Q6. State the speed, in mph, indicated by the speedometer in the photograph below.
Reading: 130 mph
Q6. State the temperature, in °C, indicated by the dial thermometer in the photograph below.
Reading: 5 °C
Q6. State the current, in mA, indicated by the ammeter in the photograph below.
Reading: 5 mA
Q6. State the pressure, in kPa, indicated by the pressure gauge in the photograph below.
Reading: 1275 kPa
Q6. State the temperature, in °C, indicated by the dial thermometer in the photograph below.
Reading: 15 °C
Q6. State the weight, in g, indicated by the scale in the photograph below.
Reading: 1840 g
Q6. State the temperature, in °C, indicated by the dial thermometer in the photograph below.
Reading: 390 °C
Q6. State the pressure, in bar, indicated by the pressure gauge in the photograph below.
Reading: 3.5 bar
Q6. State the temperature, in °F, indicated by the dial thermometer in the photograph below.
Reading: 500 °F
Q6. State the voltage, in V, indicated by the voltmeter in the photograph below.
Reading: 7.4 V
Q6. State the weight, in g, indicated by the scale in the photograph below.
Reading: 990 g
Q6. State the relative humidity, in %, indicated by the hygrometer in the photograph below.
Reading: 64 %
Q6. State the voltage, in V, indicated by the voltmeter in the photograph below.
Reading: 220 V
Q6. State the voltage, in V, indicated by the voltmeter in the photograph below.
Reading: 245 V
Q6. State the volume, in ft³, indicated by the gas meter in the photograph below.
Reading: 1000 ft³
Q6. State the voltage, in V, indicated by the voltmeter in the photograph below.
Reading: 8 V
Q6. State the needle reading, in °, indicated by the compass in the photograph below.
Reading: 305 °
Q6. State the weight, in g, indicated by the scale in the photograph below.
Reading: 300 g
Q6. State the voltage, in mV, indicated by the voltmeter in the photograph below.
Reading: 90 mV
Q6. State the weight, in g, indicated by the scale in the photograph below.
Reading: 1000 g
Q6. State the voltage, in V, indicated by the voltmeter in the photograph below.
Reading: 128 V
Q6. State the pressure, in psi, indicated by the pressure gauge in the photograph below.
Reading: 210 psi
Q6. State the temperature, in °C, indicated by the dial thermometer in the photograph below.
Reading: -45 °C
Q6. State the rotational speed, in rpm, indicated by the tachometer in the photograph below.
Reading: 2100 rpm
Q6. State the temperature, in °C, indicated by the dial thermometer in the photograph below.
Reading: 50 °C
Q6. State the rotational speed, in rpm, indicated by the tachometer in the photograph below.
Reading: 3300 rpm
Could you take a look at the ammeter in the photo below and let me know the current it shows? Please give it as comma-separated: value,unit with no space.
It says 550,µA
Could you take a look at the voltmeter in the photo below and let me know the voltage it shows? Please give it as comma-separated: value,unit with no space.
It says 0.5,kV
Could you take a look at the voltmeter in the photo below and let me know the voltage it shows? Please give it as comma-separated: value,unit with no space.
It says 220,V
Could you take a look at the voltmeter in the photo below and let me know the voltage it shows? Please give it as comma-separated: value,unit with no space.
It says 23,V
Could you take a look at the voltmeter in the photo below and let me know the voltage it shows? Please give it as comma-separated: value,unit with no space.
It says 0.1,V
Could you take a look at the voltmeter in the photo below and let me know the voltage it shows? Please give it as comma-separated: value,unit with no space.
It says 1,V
:::
TASK TO COMPLETE:
How many lines in the records above contain the word "current"? Reply with the number only.

OUTPUT OF THE EXERCISE:
2